**Aim of the exercise**
From the material below, set down exactly the lines that run from the one containing "Leinenführigkeit" to the one containing "σώμα σας, βελτιώνεται η απόδοση σας αφού", minus the pictures.

**Data**

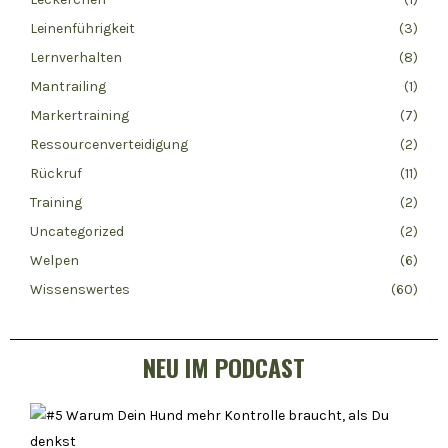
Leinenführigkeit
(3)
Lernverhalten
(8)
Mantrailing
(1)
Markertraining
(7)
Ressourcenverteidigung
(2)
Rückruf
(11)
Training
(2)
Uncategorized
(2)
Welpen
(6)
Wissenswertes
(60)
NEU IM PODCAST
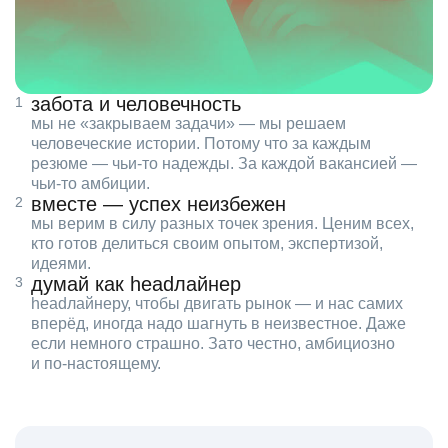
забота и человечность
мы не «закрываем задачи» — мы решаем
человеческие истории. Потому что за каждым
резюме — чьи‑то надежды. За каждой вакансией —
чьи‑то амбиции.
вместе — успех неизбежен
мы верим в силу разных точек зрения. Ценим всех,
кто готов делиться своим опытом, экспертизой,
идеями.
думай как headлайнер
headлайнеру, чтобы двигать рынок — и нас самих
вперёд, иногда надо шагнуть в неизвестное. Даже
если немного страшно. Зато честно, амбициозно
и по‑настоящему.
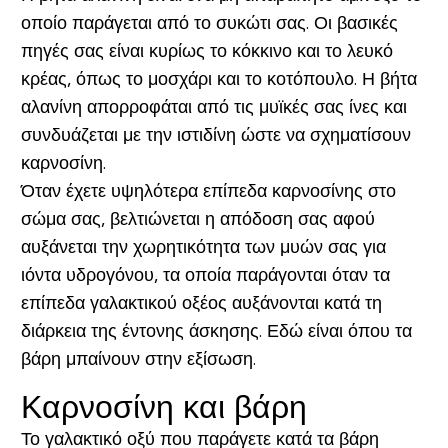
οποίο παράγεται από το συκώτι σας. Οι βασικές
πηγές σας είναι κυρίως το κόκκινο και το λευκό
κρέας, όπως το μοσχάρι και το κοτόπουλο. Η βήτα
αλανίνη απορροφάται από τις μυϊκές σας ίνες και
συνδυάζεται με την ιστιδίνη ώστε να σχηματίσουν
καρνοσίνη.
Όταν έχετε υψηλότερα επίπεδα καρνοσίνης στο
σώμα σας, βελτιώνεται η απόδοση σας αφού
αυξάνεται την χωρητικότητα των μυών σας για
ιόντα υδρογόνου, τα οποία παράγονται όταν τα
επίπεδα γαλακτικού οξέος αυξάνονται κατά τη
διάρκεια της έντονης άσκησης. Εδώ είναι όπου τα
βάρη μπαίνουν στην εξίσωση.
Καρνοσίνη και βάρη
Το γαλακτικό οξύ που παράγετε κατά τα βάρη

* * *

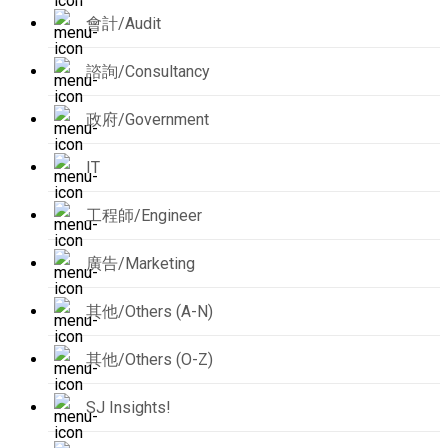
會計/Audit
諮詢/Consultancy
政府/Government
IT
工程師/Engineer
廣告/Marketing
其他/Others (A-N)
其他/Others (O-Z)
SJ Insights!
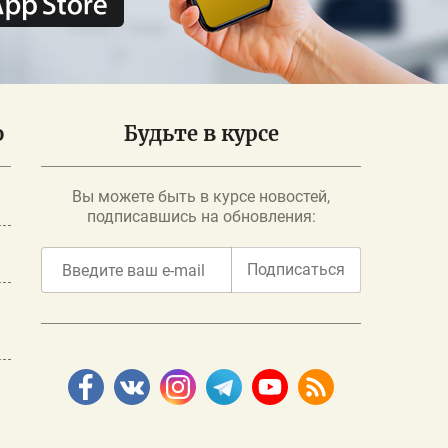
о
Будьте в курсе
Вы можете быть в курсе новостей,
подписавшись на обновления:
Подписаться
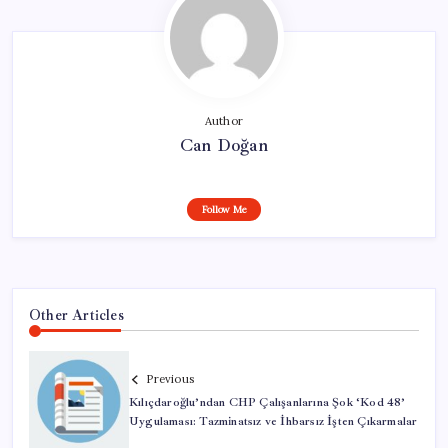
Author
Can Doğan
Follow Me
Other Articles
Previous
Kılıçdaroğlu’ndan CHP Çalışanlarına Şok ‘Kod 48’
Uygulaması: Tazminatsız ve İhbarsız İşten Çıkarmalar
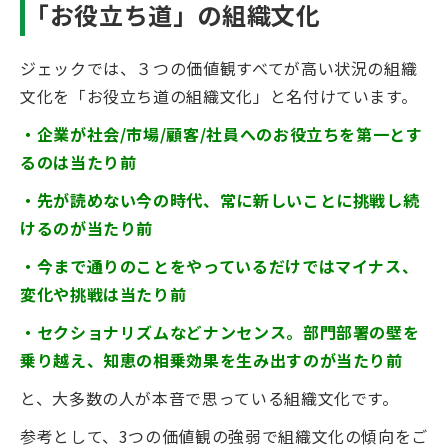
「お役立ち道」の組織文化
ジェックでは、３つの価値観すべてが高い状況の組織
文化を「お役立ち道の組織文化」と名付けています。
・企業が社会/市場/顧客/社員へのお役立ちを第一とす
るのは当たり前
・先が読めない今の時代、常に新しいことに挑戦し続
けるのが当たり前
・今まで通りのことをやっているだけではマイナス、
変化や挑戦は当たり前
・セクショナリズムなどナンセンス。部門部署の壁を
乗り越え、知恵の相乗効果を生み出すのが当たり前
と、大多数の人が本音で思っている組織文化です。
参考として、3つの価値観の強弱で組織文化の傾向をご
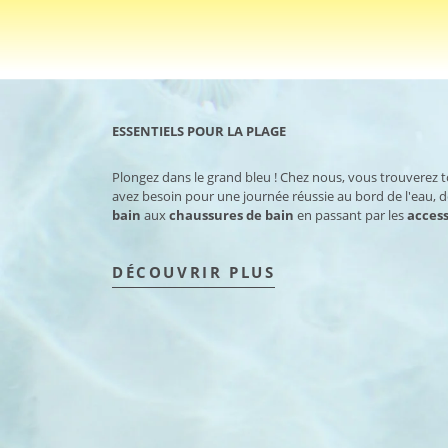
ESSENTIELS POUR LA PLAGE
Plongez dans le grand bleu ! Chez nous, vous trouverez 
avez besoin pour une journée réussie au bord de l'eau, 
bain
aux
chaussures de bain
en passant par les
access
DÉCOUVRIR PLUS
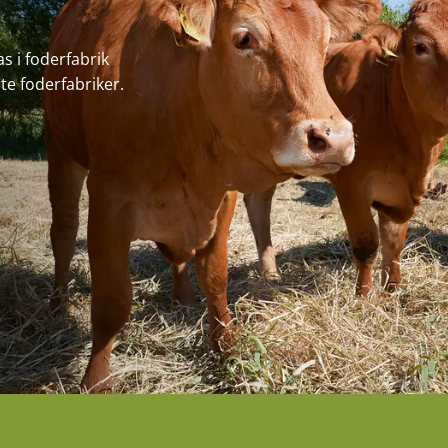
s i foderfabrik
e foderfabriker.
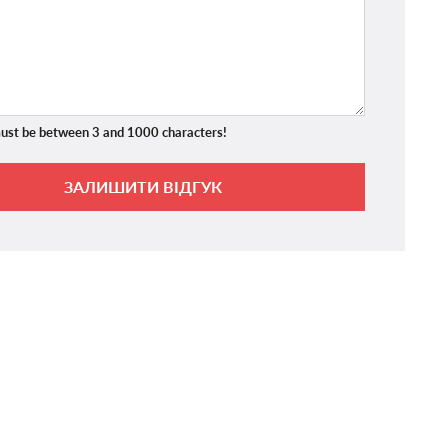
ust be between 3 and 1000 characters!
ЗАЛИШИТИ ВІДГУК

* * *

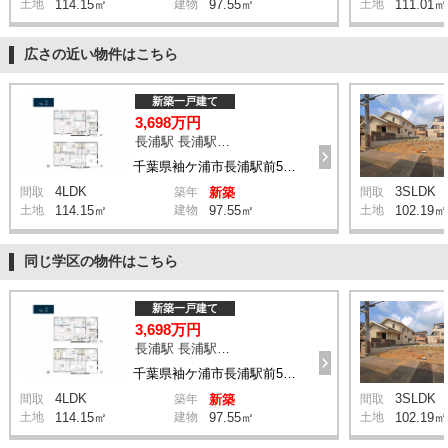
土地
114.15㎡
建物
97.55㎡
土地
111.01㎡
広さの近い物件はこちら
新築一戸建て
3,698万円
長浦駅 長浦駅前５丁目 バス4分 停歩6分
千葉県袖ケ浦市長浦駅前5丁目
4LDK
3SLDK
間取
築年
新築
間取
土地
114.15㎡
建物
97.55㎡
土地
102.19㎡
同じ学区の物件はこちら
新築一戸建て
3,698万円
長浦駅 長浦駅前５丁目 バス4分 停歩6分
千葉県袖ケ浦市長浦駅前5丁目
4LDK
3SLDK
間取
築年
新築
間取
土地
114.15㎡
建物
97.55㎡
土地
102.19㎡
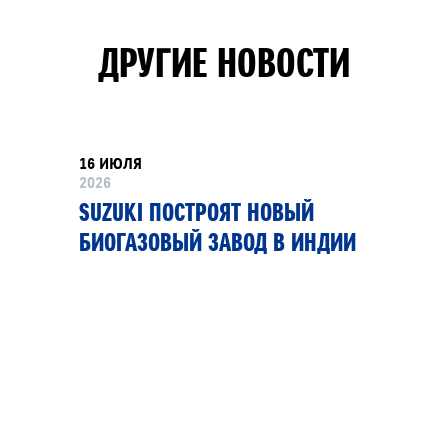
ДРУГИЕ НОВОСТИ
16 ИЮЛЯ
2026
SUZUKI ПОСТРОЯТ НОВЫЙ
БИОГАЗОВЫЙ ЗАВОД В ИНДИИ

**Your solution**
Leinenführigkeit
(3)
Lernverhalten
(8)
Mantrailing
(1)
Markertraining
(7)
Ressourcenverteidigung
(2)
Rückruf
(11)
Training
(2)
Uncategorized
(2)
Welpen
(6)
Wissenswertes
(60)
NEU IM PODCAST
забота и человечность
мы не «закрываем задачи» — мы решаем
человеческие истории. Потому что за каждым
резюме — чьи‑то надежды. За каждой вакансией —
чьи‑то амбиции.
вместе — успех неизбежен
мы верим в силу разных точек зрения. Ценим всех,
кто готов делиться своим опытом, экспертизой,
идеями.
думай как headлайнер
headлайнеру, чтобы двигать рынок — и нас самих
вперёд, иногда надо шагнуть в неизвестное. Даже
если немного страшно. Зато честно, амбициозно
и по‑настоящему.
οποίο παράγεται από το συκώτι σας. Οι βασικές
πηγές σας είναι κυρίως το κόκκινο και το λευκό
κρέας, όπως το μοσχάρι και το κοτόπουλο. Η βήτα
αλανίνη απορροφάται από τις μυϊκές σας ίνες και
συνδυάζεται με την ιστιδίνη ώστε να σχηματίσουν
καρνοσίνη.
Όταν έχετε υψηλότερα επίπεδα καρνοσίνης στο
σώμα σας, βελτιώνεται η απόδοση σας αφού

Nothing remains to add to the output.